Obiettivo del compito =
Raccogli tutte le righe delle voci qui sotto che contengono la parola "Points" e trascrivile senza modifiche.

Immagini renderizzate con testo sorgente:
*-*-*

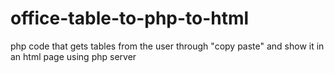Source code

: # office-table-to-php-to-html
php code that gets tables from the user through "copy paste" and show it in an html page using php server
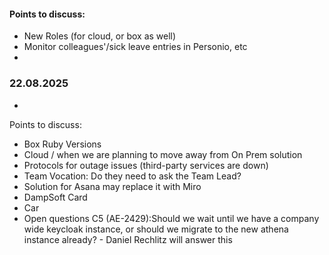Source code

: 

#### Points to discuss:
- New Roles (for cloud, or box as well)
- Monitor colleagues'/sick leave entries in Personio, etc
- 


### 22.08.2025
  - 
Points to discuss:
- Box Ruby Versions
- Cloud / when we are planning to move away from On Prem solution
- Protocols for outage issues (third-party services are down)
- Team Vocation: Do they need to ask the Team Lead?
- Solution for Asana may replace it with Miro
- DampSoft Card
- Car
- Open questions C5 (AE-2429):Should we wait until we have a company wide keycloak instance, or should we migrate to the new athena instance already? - Daniel Rechlitz will answer this







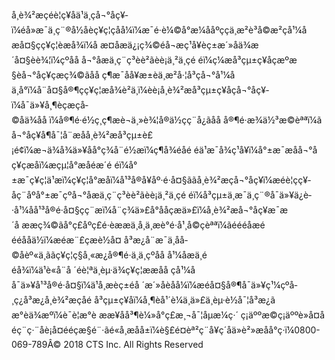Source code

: å¸è¾²æçéè¦ç¥­åä¹ä¸çå¬°åç¥­ï¼éå»æ¯ä¸ç¨®å½åèç¥ç¦çåå¼ï¼æ¯é·è¼©å°æ¼ååºççä¸æ­²è³å©æ­²çå¹¼åæå¤§çç¥ç¦èæå¾ï¼å æ­¤åæä¿¡ç¾©éå¬æç¹å¥èç±æ´»åä¾æ´å¤§èè¾¦ï¼çºåå å¬°åæä¸ç¨ç³èè²ãèè¡ä¸²ä¸çé éï¼ç¼æå³çµ±ç¥åçæºæ§èå¬°åç¥­çæç¾©ãåå ç¶æ¯åå¥æ±èä¸æ­²å·¦å³çå¬°å¹¼åä¸å°ï¼å¨å¤§å®¶çç¥ç¦æå¾è²ä¸­ï¼èè¡å¸è¾²æå³çµ±ç¥­åçå¬°åç¥­ï¼å¯ä»¥å¸¶èçæçå­©å­ä¾åå ï¼å®¶é·é½ç¸ç¶æè¬ä¸»è¾¦å®ä½çç¨å¿ãåå å®¶é·æ¾ä½³æ©èªªï¼ãå¬°åç¥­å¶å¯¦å¨æåå¸è¾²æå³çµ±è£¡é¢ï¼æ¬ä¾å¾ä»¥åå°ç¾å¨é½æï¼ç¶å¾éåé éä¹æ¯å¾ç¹å¥ï¼å°±æ¯æåå¬°åç¥­çæåï¼æçµ¦å°æåéæ´é éï¼å°±æ¯ç¥ç¦ä¹æï¼ç¥ç¦å°æåï¼å¹³å®å¥åº·é·å¤§ããå¸è¾²æçå¬°åç¥­ï¼æéè¦çç¥­åç¨åºå°±æ¯çºå¬°åæä¸ç¨ç³èè²ãèè¡ä¸²ä¸çé éï¼å³çµ±ä¸­æ¯ä¸ç¨®å¯ä»¥ä¿è­·å¹¼åå¹³å®é·å¤§çç¨æï¼å¨ç¾ä»£å°å­åçæä»£ï¼å¸è¾²æå¬°åç¥­æ¯æ´å ææç¾©ãå°ç£åºç£é·èææä¸­å¸ä¸­æè­°é·å¹¸å©çèªªï¼ãéééåæé ééååä½ï¼æéæ¨£çæè½å¤ å³æ¿å¨æ¯ä¸åå­©å­èº«ä¸ããç¥ç¦ç§å¸«æ¿å®¶é·ä¸ä¸çºåå å¹¼åæä¸é éå¾ï¼ä¹è«å¨å ´éè¦ªä¸èµ·ä¾ç¥ç¦ææåå çå¹¼åå¯ä»¥å¹³å®é·å¤§ï¼ä¹å¸æèç±éå ´æ´»åèåå¼ï¼æéå¤§å®¶å¯ä»¥ç¹¼çºå­¸ç¿å³æ¿å¸è¾²æçåé å³çµ±ç¥­åï¼å¸¶èå¹´è¼ä¸ä»£ä¸èµ·è½å¯¦å³æ¿ã
 æ°èä¾æºï¼è¯è¦æ°è                            ææ¥åå³¶è¼»å°ç£æ¸¬å¯¦åµæ¼ç·´  ç¡äººæ©ç¡äººè»å¤åéç¨ç·¨åè¡å¤éé­çæ§é¨·ãé«å¸æåå±ï¼è§£é¤èª²ç¨å¥ç´åä»è²»æåå°ç·ï¼0800-069-789Â© 2018 CTS Inc. All Rights Reserved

*-*-*

Risultato esercizio =
#### Points to discuss:
Points to discuss:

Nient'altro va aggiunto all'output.